The architect probably slept in a hexagonal bed in a hexagonal apartment and made his girlfriend wear hexagonal underwear.

But the hexagons go unnoticed by John McGrave as he emerges from the terminal into the chilly Berlin night carrying only an overstuffed gym bag.

He's a man on a mission.

McGrave stands out in the crowd of stylishly dressed and stylishly disinterested Europeans. He is wearing a beat-up leather jacket, a loud Hawaiian shirt, faded jeans, and dirty tennis shoes. And yes, they're the same clothes he was wearing on Saturday. Be glad you weren't the passenger sitting next to him in coach on the fourteen-hour flight, because he hasn't shaved, or bathed, in almost two days.

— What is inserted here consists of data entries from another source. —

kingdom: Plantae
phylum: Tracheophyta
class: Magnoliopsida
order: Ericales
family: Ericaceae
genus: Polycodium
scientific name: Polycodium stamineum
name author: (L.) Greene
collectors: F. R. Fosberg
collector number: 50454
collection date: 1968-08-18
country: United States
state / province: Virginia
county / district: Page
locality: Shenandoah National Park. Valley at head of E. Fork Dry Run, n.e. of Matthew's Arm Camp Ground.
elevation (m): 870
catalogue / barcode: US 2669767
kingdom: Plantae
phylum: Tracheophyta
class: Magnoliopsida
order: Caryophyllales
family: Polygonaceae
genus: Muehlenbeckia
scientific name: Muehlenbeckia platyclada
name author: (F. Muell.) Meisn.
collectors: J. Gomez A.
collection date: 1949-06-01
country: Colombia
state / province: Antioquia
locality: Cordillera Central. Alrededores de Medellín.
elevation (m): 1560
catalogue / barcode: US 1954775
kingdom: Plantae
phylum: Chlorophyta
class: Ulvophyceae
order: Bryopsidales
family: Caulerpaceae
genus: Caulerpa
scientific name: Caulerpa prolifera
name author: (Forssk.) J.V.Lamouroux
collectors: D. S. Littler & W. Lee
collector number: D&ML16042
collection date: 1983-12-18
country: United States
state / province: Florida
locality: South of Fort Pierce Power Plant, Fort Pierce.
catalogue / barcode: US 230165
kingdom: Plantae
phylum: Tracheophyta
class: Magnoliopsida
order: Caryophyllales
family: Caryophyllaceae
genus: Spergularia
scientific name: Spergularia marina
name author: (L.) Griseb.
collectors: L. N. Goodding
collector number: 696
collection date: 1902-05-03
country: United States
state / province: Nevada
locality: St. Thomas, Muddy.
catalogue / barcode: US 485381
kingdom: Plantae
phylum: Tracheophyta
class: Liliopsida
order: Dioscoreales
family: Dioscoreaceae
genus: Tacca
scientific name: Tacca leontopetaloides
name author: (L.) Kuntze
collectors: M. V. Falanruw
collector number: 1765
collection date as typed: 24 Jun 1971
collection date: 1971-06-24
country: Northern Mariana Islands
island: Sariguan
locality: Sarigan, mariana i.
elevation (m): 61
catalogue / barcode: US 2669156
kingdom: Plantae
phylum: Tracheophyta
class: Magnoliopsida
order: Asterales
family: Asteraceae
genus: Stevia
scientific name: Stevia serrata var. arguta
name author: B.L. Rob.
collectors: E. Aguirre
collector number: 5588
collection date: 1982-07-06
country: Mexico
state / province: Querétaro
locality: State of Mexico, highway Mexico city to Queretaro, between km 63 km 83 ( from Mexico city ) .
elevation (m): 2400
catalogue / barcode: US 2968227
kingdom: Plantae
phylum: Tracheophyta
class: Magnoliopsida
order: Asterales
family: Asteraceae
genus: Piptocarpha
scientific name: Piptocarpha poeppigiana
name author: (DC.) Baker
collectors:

He approaches a line of tan E-Class Mercedes sedans idling at the curb. The driver of the first car, a short Turkish man with a thin mustache, steps forward and reaches for McGrave's bag. But McGrave holds it out of reach.

"No, thanks," McGrave says. "I want a taxi."

The driver gestures to his car. "This is a taxi."

"That's a limo. I want a taxi."

The driver points to the other Mercedes behind his. "All taxis."

"Do I look like I can afford a ride like that? Forget the der limo. I want the der taxi. Where are the der taxis?"

Again, the driver points to the other Mercedes. "Here. There. All taxis."

"Okay, I see them," McGrave says. "Now show me where I can find the cheap ones."

Ladies and gentlemen, Tidal Wave is in Berlin.

During the Cold War, the shopping district of Kurfьrstendamm, known by locals as the Ku'damm, was a garish, glittering, glaring beacon of conspicuous consumption, shining bright from the walled island of Capitalism that was surrounded by the red sea of Communist East Germany.